REQUIRED ACTION: Please find every line in the entries below that contains the string "ACTIVE", and copy it.

=== RECORDS SHOWN ===

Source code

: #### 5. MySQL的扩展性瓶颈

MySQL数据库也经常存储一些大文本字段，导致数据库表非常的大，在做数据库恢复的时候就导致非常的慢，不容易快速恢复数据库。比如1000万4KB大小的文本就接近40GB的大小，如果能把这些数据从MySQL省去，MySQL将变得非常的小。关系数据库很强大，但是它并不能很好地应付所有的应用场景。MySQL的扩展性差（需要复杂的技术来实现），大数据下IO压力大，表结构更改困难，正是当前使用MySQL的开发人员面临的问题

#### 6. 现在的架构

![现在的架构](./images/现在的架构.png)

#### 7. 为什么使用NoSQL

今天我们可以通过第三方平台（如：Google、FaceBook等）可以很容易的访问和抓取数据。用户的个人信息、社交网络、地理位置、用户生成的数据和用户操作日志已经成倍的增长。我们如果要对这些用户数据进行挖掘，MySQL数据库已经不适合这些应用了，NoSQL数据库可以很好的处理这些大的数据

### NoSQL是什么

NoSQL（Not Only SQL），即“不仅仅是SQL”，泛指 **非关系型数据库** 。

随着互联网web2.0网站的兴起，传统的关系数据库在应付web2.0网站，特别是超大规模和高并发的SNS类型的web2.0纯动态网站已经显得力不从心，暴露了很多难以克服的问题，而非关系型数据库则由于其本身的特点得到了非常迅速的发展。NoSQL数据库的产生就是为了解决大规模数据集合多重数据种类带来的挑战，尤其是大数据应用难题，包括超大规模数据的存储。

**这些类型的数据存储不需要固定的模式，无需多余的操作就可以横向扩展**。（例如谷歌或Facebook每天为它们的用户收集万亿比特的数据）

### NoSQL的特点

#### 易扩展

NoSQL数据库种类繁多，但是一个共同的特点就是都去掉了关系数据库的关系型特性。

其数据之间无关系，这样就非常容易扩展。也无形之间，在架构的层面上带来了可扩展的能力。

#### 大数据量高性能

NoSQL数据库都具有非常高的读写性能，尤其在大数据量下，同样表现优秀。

===
=== RECORDS SHOWN ===

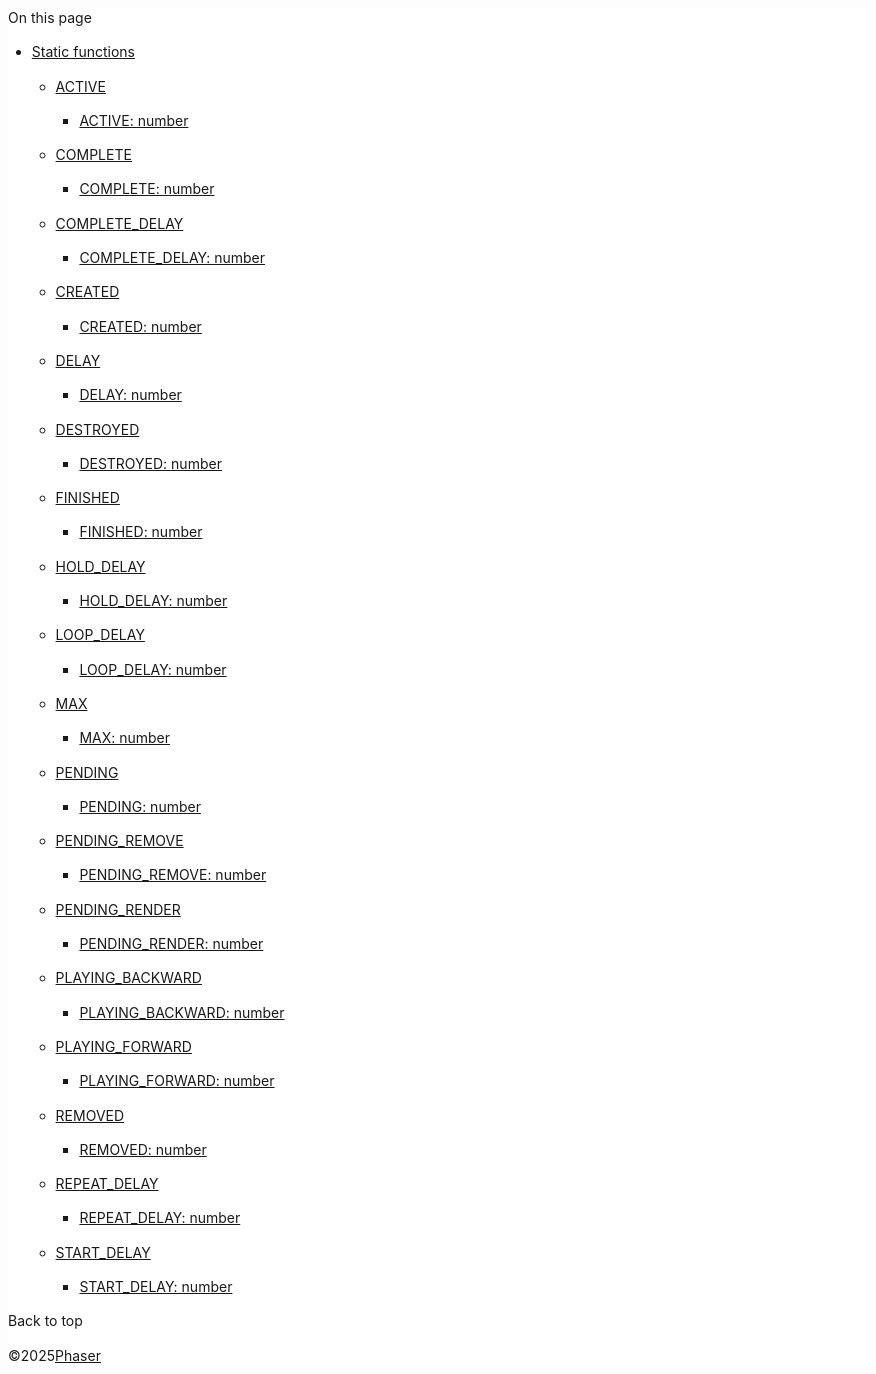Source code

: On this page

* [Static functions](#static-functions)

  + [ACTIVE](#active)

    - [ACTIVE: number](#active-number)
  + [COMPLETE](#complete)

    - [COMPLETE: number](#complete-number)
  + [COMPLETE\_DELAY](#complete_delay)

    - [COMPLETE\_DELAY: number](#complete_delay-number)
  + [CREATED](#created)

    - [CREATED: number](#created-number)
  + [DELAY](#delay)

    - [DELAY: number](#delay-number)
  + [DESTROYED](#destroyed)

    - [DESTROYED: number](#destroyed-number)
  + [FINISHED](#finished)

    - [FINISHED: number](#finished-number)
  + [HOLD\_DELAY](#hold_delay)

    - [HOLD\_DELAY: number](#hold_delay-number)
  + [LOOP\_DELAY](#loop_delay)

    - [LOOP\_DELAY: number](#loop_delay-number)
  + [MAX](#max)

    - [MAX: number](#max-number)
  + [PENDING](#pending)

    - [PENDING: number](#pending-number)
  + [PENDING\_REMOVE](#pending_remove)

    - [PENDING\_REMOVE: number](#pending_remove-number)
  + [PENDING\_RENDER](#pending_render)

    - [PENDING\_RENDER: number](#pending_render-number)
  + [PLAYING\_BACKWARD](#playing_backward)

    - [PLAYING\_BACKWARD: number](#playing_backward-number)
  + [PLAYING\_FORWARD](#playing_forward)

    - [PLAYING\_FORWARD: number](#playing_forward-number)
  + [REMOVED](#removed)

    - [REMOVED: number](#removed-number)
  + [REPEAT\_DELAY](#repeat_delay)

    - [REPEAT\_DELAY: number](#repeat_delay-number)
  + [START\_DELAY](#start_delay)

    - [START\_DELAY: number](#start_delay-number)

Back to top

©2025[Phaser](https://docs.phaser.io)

===
=== RECORDS SHOWN ===

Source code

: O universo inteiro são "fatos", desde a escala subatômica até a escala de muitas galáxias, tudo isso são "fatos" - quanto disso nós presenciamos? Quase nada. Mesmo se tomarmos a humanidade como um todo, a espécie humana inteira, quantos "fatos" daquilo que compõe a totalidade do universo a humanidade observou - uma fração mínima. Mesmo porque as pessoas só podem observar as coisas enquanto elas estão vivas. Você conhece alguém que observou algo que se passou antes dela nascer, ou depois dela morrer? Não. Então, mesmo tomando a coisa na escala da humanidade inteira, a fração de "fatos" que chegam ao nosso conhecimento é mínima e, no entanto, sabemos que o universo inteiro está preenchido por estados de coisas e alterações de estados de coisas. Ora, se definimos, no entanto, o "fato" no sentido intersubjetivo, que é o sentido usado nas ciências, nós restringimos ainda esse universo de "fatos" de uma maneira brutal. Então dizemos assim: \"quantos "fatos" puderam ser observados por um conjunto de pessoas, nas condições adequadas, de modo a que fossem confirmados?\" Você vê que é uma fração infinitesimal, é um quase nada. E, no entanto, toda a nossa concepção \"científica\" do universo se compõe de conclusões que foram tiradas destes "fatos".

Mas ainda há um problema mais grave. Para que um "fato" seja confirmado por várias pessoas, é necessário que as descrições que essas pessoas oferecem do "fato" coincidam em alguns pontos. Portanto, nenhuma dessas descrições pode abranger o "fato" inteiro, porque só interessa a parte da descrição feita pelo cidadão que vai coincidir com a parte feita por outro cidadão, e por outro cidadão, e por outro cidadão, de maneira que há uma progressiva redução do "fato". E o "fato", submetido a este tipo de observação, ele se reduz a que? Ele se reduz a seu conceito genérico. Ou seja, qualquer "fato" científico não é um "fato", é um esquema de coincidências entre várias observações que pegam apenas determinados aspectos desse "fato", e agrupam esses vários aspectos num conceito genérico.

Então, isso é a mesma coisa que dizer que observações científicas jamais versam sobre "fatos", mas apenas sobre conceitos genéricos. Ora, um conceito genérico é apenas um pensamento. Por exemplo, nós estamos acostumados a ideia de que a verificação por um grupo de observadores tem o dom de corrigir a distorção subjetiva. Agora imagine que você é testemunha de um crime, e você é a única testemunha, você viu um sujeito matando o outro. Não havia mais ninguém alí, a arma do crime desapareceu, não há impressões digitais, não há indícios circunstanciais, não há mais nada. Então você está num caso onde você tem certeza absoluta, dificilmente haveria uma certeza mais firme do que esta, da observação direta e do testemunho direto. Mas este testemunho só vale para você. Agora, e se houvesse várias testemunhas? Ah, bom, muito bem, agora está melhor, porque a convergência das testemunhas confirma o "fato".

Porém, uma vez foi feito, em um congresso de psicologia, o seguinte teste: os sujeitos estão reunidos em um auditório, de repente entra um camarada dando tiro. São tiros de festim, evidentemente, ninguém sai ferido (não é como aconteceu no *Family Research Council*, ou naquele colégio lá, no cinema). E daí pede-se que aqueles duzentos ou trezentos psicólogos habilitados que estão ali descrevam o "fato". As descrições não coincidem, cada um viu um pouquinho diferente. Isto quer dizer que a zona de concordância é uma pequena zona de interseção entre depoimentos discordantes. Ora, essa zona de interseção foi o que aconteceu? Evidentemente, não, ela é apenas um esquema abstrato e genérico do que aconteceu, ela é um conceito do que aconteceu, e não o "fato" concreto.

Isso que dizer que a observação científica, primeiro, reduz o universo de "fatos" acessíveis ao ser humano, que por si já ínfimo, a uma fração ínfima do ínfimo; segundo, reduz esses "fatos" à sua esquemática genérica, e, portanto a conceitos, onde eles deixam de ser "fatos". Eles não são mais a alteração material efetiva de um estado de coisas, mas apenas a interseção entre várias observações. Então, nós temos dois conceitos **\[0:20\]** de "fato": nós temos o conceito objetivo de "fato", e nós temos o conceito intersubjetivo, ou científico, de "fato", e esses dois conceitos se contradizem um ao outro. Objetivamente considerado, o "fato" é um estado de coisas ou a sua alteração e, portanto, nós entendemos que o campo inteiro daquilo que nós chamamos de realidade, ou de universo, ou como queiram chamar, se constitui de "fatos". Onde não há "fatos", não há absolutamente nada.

===

SOLUTION FOR THIS TASK:
  + [ACTIVE](#active)
    - [ACTIVE: number](#active-number)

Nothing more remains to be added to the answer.